Sometime this summer, the city will change a chunk of J Street and part of Folsom Boulevard in east Sacramento from two lanes in each direction to one lane in each direction. Each will get a third, center-turn lane.
The changes do not affect J Street in midtown, which is still a scary-fast, one-way, three-lane conduit for commuters.
The lane reductions in east Sacramento may annoy some commuters who use those streets to get to and from jobs downtown, as well as some neighborhood residents who may find the drive to the local market a little slower.
But officials say the road diets should make those streets safer in general for drivers, pedestrians and bicyclists, and will help the city achieve its goal of reducing fast driving in residential areas.
On Folsom Boulevard, the changes will extend through the residential area from 34th Street to 47th Street, stopping just short of One Speed pizza restaurant, where the street is already on a diet.

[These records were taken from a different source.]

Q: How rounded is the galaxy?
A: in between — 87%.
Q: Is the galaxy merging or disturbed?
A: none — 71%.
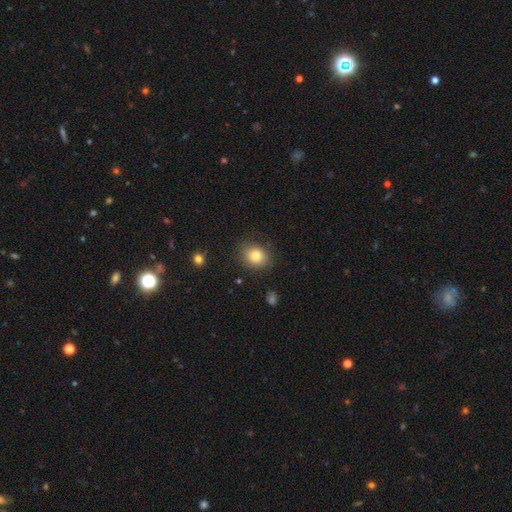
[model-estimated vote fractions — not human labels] Smooth or featured? Predicted: smooth (p=0.81). How rounded? Predicted: round (p=0.62). Merging? Predicted: none (p=0.85).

By the way, that means the city can widen Folsom's notoriously thin lanes from 9 to a modern 11 feet, so wide trucks no longer take up part of the next lane.
The commercial part of Folsom Boulevard east of 59th Street will stay four lanes.
City Councilman Steve Cohn said the changes should stop cars from going 50 mph, allowing residents on foot or in cars to cross Folsom more safely.
Part of J Street in east Sacramento already is three lanes. The section from 42nd to 56th streets will now get the squeeze.
Road diets aren't new in Sacramento. City officials started experimenting 15 years ago with ways of slowing traffic in residential areas. Initially, they turned some one-way thoroughfares in midtown like G and H streets back into two-way streets.
Some traffic controls, such as the notorious half-street closures on some midtown streets, still cause ire. But the winnowing of 19th and 21st streets from three to two lanes has turned out well, officials say, even with some commute-hour slowing.
The city is not done with traffic calming. The city's general plan calls for more road diets, pedestrian improvements and bike lanes, as money allows.
It's not just in residential areas either. Freeport Boulevard in Land Park a bizarre combo of local street, commute route and train corridor is headed for a diet, either next year or in 2015, when funding arrives.
And just this week, planners with the Urban Land Institute told the Greater Broadway Partnership a group of businesses and residents they might want to consider a road diet for Broadway too, as a way to make the street more hospitable for businesses and local residents.
Editor's note: This column was changed Feb. 15 to correct the description of lane configurations on Folsom Boulevard.